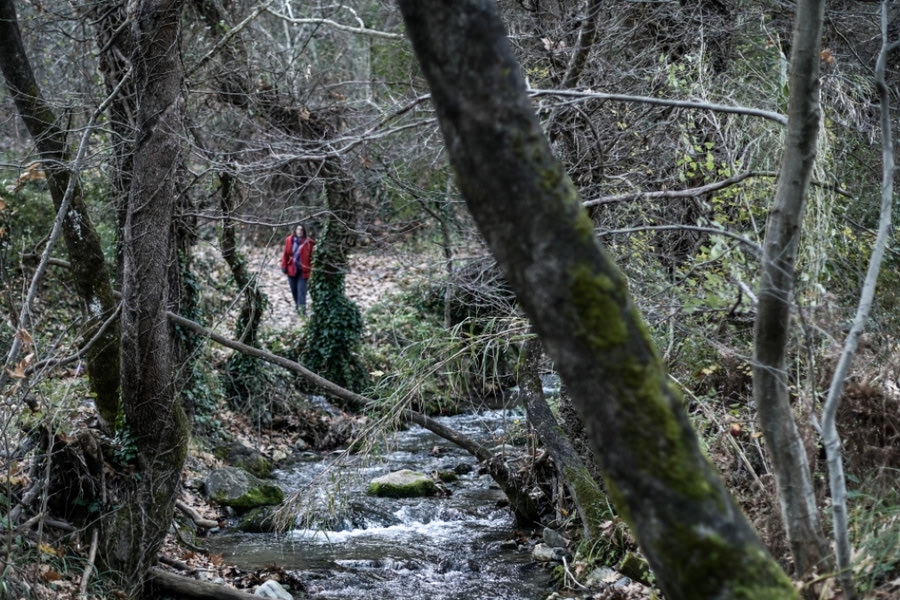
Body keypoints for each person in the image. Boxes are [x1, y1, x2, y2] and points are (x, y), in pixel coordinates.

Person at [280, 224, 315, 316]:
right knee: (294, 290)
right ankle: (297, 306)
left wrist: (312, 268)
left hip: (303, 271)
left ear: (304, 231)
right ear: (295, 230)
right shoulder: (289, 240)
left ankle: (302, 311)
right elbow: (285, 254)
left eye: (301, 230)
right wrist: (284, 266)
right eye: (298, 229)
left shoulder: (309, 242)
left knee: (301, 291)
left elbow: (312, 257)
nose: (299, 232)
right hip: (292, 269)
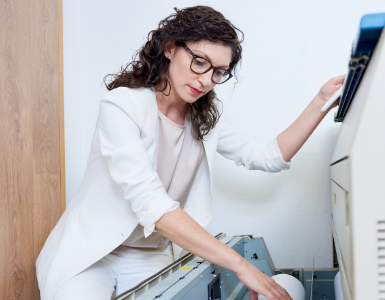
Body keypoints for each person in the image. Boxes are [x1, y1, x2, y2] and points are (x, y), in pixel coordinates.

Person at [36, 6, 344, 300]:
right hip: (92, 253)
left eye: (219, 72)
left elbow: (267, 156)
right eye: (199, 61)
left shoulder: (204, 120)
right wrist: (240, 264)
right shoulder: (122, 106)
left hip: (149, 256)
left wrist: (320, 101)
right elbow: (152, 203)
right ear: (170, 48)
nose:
--
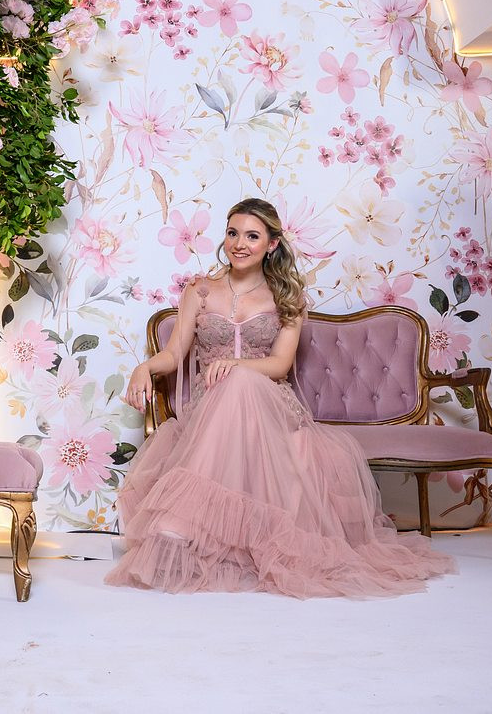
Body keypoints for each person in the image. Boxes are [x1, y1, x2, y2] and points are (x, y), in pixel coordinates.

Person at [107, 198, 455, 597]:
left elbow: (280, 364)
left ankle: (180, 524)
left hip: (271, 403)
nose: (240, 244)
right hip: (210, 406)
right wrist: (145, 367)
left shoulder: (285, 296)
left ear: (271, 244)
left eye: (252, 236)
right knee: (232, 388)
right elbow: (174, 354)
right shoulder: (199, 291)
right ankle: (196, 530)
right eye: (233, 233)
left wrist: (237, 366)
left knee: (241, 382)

Task requirements » One stretch of the lines above is wanted, from the line that contains "right shoulder: (199, 291)" through the line that contains "left knee: (241, 382)". Output it exactly.

Exercise output »
right shoulder: (199, 291)
right ankle: (196, 530)
right eye: (233, 233)
left wrist: (237, 366)
left knee: (241, 382)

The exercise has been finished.